Give every entry below again, exactly as written, and skip the images.

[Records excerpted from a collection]

^^^^^^^^

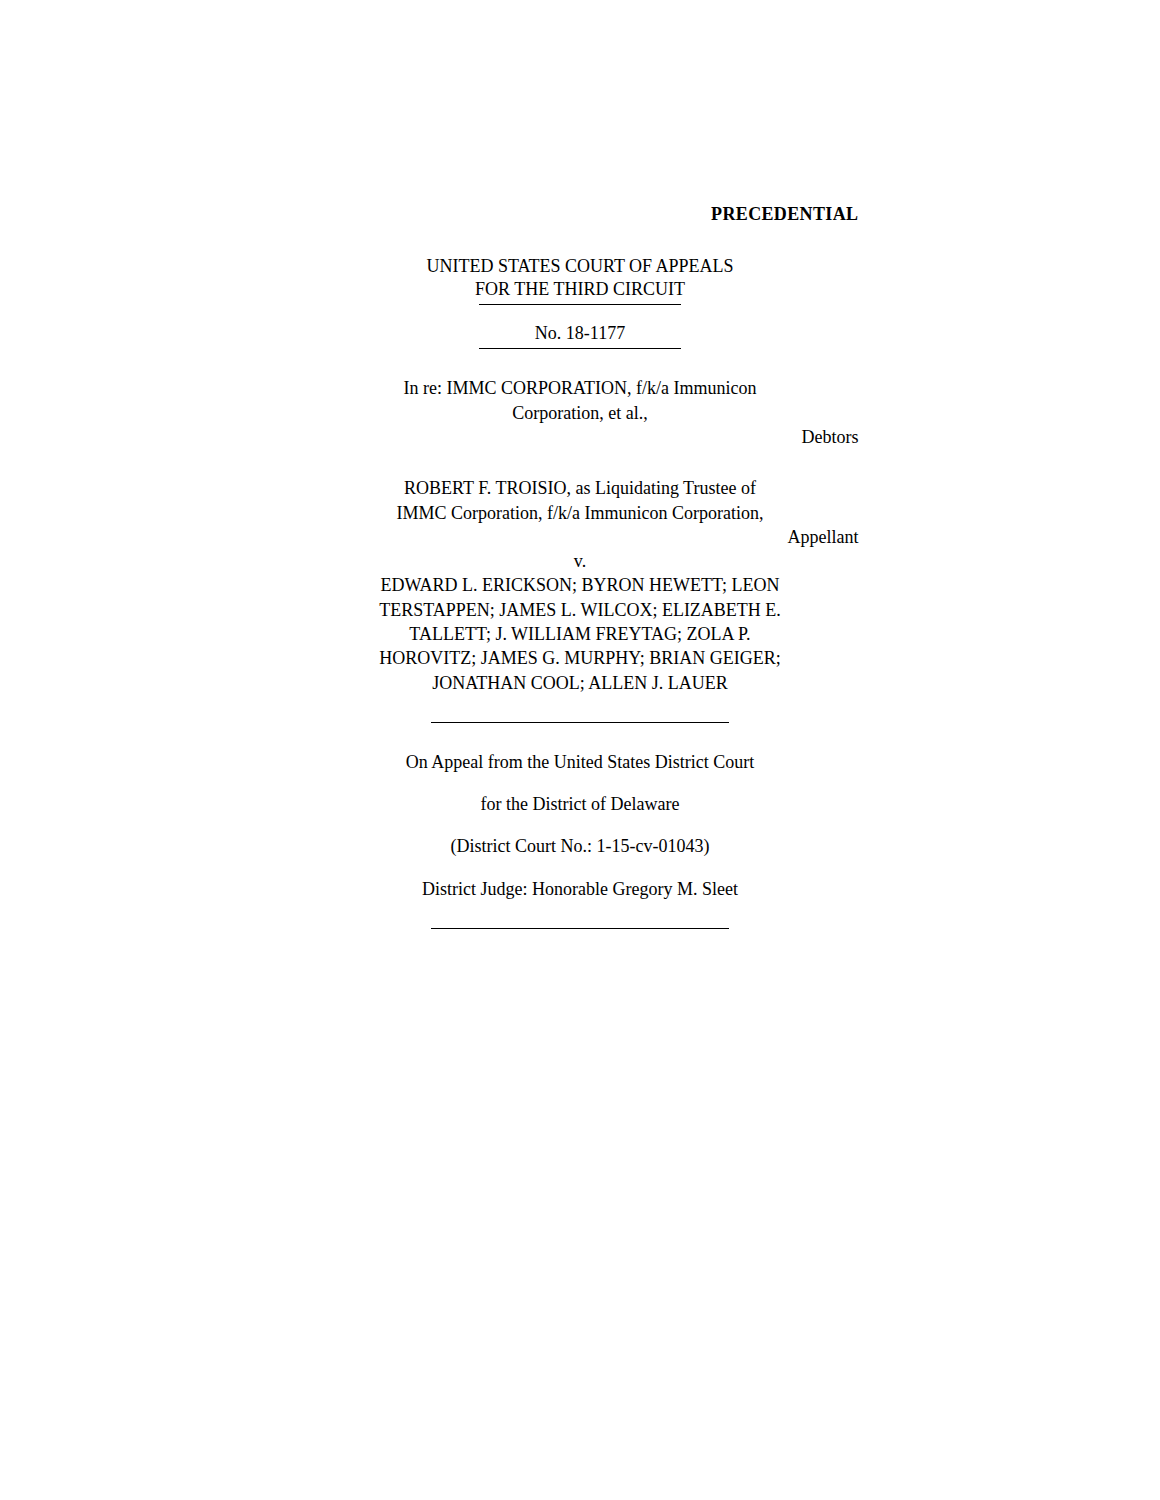PRECEDENTIAL
UNITED STATES COURT OF APPEALS
FOR THE THIRD CIRCUIT
No. 18-1177
In re: IMMC CORPORATION, f/k/a Immunicon
Corporation, et al.,
Debtors
ROBERT F. TROISIO, as Liquidating Trustee of
IMMC Corporation, f/k/a Immunicon Corporation,
Appellant
v.
EDWARD L. ERICKSON; BYRON HEWETT; LEON
TERSTAPPEN; JAMES L. WILCOX; ELIZABETH E.
TALLETT; J. WILLIAM FREYTAG; ZOLA P.
HOROVITZ; JAMES G. MURPHY; BRIAN GEIGER;
JONATHAN COOL; ALLEN J. LAUER
On Appeal from the United States District Court
for the District of Delaware
(District Court No.: 1-15-cv-01043)
District Judge: Honorable Gregory M. Sleet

^^^^^^^^

Solution to this problem:
PRECEDENTIAL
UNITED STATES COURT OF APPEALS
FOR THE THIRD CIRCUIT
No. 18-1177
In re: IMMC CORPORATION, f/k/a Immunicon
Corporation, et al.,
Debtors
ROBERT F. TROISIO, as Liquidating Trustee of
IMMC Corporation, f/k/a Immunicon Corporation,
Appellant
v.
EDWARD L. ERICKSON; BYRON HEWETT; LEON
TERSTAPPEN; JAMES L. WILCOX; ELIZABETH E.
TALLETT; J. WILLIAM FREYTAG; ZOLA P.
HOROVITZ; JAMES G. MURPHY; BRIAN GEIGER;
JONATHAN COOL; ALLEN J. LAUER
On Appeal from the United States District Court
for the District of Delaware
(District Court No.: 1-15-cv-01043)
District Judge: Honorable Gregory M. Sleet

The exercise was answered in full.